SUSTAINABILITY
UK manufactured reinforcement is made from 100% recycled scrap metal. 90% of a building's carbon footprint results from the energy used to heat, cool and light it. Concrete construction can significantly reduced this operational energy use and resulted CO2 emissions.The environmental, social and political climate is changing and society can no longer consider the environment as a free resource. In recent years we have identified the importance of the 'embodied' impacts of the materials used in our built environment, and have developed methods for quantifying them. A harder task now faces us in assessing the 'whole-life' impacts from the way we live our lives; the 'in-use' impacts of our built environment and use of the associated infrastructure.
The steel used in reinforced concrete utilises 100 percent recycled scrap steel as feedstock. At the end of its life, all reinforcing steel can be recovered, recycled and used again. The embodied energy values of reinforcing steel are based on the energy used to melt and reform it - unlike those for structural steel which are mostly converted in a very energy-intensive process from iron ore. The energy input per tonne of reinforced steel is less than half of that for structural steel.
Aggregates, including sand, gravel and crushed rock account for approximately 80 percent of a typical concrete mix. Here the concrete industry is actively pursuing a policy of recycling concrete in order to reduce the use of these natural resources. Concrete is 100 percent recyclable and concrete from a demolished building or infrastructure can be crushed and recycled as aggregate for new construction. Some construction companies are reporting a recycling rate of 70 to 90 percent of concrete from their waste streams returning as aggregate.
A further sustainable benefit of concrete is its inherent fire resistance and long-term performance. It requires no additional fire protective coverings, chemical preservatives or paint systems that may release Volatile Organic Compounds (VOCs), effecting internal air quality, and which can require ongoing maintenance.
Cement is a constituent of concrete (approximately 10-15 percent by volume) and it is acknowledged by the industry that the energy used in cement production is a noticeable component of the environmental cost of concrete manufacture due to the high kiln temperature required to produce the cement. However, this must be viewed in context. The operational use of buildings accounts from some 50 percent of the UK's carbon dioxide emissions. Transport accounts for a further 30 percent. Cement manufacture accounts for less than 2 percent of the UK's CO2 emissions.
The cement industry has been making significant investments to reduce its energy consumption and CO2 emissions achieving, by the end of 2004, a reduction of 21.2 percent for energy consumption and 24 percent for CO2 emissions against a 1990 baseline. It is also actively recovering the energy from wastes by increasing the use of non-fossil fuels such as used tyres, waste solvents, refuse derived fuel (RDF), certain unrecyclable paper and plastics, sewage pellet, and meat and bone meal. Using these secondary fuels not only reduce the need for landfill sites or disposal by incineration but also helps preserve our finite reserves of fossil fuels.
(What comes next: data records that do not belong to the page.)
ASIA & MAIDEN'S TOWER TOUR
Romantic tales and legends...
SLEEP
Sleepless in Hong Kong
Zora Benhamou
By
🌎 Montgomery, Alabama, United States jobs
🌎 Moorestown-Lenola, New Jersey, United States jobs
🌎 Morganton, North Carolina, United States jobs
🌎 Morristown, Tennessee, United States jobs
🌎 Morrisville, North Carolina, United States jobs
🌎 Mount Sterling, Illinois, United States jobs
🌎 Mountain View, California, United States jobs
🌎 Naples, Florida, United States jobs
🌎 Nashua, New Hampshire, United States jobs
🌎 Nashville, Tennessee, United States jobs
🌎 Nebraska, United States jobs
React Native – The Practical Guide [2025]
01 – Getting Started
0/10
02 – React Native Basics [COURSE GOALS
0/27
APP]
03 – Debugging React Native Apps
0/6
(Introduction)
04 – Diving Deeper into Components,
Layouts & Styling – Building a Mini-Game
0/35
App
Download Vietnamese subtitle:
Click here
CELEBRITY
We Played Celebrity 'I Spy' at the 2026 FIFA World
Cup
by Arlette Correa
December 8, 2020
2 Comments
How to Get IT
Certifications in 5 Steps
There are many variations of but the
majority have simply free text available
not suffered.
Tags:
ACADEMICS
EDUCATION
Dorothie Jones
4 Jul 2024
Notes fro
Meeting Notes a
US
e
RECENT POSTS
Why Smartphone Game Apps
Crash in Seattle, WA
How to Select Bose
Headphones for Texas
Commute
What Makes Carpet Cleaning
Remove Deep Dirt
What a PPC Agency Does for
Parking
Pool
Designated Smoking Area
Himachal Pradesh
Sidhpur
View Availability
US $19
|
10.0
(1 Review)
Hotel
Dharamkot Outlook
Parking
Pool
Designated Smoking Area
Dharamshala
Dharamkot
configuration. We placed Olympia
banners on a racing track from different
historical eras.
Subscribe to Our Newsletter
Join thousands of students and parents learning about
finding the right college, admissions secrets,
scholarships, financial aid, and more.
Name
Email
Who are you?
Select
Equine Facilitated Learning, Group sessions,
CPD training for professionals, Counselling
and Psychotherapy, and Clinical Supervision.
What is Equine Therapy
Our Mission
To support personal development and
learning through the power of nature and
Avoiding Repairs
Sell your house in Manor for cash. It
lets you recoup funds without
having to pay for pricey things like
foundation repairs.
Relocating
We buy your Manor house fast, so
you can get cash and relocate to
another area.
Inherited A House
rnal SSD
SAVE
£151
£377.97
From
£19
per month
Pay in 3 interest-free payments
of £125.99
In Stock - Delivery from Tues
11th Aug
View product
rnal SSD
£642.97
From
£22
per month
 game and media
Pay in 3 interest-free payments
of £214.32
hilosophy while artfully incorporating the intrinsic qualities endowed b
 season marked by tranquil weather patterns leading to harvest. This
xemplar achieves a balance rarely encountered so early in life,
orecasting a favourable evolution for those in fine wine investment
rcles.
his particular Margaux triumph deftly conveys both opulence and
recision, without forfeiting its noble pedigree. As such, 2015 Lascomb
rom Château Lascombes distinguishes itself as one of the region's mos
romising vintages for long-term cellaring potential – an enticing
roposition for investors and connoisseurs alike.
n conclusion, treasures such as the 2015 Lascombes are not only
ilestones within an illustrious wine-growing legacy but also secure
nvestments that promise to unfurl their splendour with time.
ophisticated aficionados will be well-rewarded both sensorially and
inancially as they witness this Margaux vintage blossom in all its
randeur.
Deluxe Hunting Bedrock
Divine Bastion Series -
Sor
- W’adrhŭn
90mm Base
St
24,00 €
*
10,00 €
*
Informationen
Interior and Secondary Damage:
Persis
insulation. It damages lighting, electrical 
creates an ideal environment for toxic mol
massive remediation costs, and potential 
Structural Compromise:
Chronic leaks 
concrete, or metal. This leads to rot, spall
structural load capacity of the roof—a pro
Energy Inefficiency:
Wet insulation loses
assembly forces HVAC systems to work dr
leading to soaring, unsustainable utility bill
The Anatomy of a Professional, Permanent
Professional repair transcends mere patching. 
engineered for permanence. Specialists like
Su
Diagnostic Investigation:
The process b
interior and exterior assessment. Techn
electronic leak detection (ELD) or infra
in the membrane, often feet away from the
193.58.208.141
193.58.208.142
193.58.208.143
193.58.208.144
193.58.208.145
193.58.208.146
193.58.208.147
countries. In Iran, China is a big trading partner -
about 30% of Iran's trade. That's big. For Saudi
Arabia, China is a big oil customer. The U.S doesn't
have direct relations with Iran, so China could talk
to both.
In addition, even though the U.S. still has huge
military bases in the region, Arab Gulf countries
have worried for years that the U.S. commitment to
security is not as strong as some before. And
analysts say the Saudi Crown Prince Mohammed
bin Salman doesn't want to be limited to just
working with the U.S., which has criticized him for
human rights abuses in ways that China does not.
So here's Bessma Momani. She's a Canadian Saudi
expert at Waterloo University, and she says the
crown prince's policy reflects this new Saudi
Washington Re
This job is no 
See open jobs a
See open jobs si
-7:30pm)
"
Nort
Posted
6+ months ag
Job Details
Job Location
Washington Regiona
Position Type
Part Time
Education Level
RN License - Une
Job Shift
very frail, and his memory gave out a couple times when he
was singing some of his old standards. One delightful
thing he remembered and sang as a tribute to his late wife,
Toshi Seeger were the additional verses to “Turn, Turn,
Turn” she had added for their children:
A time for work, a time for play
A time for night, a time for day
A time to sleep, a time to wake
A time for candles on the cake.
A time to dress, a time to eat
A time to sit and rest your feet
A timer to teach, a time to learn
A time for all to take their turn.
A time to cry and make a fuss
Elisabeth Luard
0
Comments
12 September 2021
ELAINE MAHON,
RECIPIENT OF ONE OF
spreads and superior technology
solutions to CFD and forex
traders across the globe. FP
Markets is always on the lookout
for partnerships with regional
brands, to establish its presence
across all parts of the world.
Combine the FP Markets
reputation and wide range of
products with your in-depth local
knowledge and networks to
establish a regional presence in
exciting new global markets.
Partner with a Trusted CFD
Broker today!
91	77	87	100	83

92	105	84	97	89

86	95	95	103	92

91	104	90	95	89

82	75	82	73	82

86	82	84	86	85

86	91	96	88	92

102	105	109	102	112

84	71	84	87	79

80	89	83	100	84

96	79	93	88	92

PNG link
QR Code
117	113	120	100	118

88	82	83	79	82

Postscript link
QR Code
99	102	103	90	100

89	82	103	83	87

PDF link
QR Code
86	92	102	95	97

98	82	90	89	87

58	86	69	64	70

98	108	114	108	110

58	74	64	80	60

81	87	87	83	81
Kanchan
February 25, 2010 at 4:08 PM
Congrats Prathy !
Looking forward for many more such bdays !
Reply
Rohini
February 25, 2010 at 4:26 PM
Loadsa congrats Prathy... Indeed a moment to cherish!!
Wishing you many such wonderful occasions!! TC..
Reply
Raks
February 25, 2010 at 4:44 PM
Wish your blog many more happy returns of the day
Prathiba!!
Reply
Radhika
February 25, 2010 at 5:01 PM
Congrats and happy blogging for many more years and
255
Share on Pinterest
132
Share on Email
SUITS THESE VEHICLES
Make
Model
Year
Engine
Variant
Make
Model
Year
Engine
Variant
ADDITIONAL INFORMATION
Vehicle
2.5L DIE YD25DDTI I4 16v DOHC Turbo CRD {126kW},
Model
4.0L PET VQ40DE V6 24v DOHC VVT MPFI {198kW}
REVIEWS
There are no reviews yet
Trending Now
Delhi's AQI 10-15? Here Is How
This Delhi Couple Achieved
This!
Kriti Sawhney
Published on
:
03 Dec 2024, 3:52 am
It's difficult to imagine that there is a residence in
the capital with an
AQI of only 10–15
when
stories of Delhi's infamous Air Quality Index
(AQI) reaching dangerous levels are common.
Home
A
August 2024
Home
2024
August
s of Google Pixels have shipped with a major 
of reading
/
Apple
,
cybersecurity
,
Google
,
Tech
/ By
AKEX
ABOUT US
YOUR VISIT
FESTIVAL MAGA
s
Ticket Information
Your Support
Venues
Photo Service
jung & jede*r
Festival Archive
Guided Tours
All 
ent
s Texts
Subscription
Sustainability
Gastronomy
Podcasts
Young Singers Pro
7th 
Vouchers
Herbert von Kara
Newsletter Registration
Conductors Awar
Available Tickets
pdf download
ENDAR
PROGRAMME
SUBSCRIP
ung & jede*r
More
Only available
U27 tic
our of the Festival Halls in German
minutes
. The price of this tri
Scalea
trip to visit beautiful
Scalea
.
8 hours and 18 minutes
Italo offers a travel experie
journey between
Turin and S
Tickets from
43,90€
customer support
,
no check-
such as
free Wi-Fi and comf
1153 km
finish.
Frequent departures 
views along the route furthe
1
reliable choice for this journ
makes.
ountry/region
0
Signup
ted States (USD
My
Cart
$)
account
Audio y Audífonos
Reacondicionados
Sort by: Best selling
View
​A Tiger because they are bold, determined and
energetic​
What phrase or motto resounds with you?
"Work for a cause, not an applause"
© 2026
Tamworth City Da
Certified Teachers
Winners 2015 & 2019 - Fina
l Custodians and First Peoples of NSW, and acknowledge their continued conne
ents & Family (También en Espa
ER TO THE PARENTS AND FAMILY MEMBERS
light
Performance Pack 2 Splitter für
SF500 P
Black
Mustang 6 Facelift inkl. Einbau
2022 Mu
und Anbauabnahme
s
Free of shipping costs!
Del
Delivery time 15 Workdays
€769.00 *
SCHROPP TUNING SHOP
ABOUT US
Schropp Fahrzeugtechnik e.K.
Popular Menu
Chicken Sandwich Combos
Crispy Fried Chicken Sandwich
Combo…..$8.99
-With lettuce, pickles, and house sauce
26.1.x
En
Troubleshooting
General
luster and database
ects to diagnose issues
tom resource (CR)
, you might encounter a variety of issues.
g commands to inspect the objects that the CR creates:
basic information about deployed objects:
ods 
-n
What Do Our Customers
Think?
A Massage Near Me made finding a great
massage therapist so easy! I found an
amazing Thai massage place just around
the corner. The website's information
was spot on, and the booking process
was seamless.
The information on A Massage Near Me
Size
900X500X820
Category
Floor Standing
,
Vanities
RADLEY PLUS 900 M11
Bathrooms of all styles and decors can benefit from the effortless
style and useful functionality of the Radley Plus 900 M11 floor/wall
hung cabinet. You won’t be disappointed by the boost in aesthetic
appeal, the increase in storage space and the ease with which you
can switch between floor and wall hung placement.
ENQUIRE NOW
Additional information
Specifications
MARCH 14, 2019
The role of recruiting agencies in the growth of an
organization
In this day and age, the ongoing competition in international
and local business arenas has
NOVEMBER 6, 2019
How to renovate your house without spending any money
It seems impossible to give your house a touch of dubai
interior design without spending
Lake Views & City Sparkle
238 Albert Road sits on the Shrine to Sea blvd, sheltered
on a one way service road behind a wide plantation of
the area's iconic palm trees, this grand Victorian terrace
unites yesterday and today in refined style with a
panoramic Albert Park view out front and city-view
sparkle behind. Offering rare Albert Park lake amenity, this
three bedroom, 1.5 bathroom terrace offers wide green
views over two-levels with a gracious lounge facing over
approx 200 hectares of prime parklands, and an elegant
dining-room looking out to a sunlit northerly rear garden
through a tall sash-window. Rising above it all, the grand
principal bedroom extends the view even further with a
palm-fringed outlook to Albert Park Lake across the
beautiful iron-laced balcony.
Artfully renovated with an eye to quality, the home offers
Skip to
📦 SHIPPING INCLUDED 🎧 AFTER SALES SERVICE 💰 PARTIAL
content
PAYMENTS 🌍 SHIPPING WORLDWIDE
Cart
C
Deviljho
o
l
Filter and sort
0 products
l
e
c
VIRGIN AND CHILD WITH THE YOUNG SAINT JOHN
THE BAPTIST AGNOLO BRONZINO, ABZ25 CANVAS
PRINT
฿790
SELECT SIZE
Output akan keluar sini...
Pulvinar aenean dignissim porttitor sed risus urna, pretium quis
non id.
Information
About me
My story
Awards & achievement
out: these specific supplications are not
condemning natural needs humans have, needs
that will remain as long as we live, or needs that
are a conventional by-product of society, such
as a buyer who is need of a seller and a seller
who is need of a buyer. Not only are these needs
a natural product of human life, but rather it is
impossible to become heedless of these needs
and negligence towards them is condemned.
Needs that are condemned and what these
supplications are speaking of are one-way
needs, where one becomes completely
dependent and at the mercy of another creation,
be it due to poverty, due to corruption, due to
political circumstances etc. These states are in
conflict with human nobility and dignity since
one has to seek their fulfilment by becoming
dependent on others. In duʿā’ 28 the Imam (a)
Used tyres, for example, are an ideal secondary fuel as they have a calorific value similar to coal, contain steel which reduces the amount of iron oxide needed and lowers the industry's emissions of SOx and NOx. This process of 'industrial ecology' enables a single cement kiln to recover energy from 1 million used tyres every year.
The embodied energy of construction materials pales into insignificance when compared to the energy used by a building during its life. Around 90 percent of the total energy used in buildings is for heating, cooling and lighting, and it is here that concrete comes into its own. By utilising concrete's high thermal capacity, designers have the opportunity to significantly reduce the in-use energy of a building.
The excellent thermal capacity (often referred to as thermal mass) of concrete enables it to absorb, store and later radiate heat, stabilising the internal temperature of the building. In all buildings, heat is generated by people, electrical equipment, computers, lighting and solar gain which means that buildings can overheat during the summer. Exposed concrete absorbs much of this heat, and can reduce daytime temperatures by up to 40C or 50C. Night-time ventilation is then used to cool the building, ready for the coming day, This approach can, in many cases, eliminate the need for air-conditioning entirely, or in buildings where it cannot be avoided it can reduce the associated CO2 emissions by up to 50 percent.
Natural ventilation and good daylighting are features of many high thermal mass concrete buildings. Exposed concrete can reflect light far into a building's interior, helping reduce the need for artificial lighting. The high airflow rate provided by a natural ventilation system results in good air quality, and typically allows occupants control over their internal environment. These factors have been shown to improve productivity by up to 16 percent.
The UK cement and concrete industry is investing heavily in sustainability research and development for practical and sustainable manufacturing and construction solutions. The sector has done much to improve its sustainability performance and will continue to examine ways of making further improvements.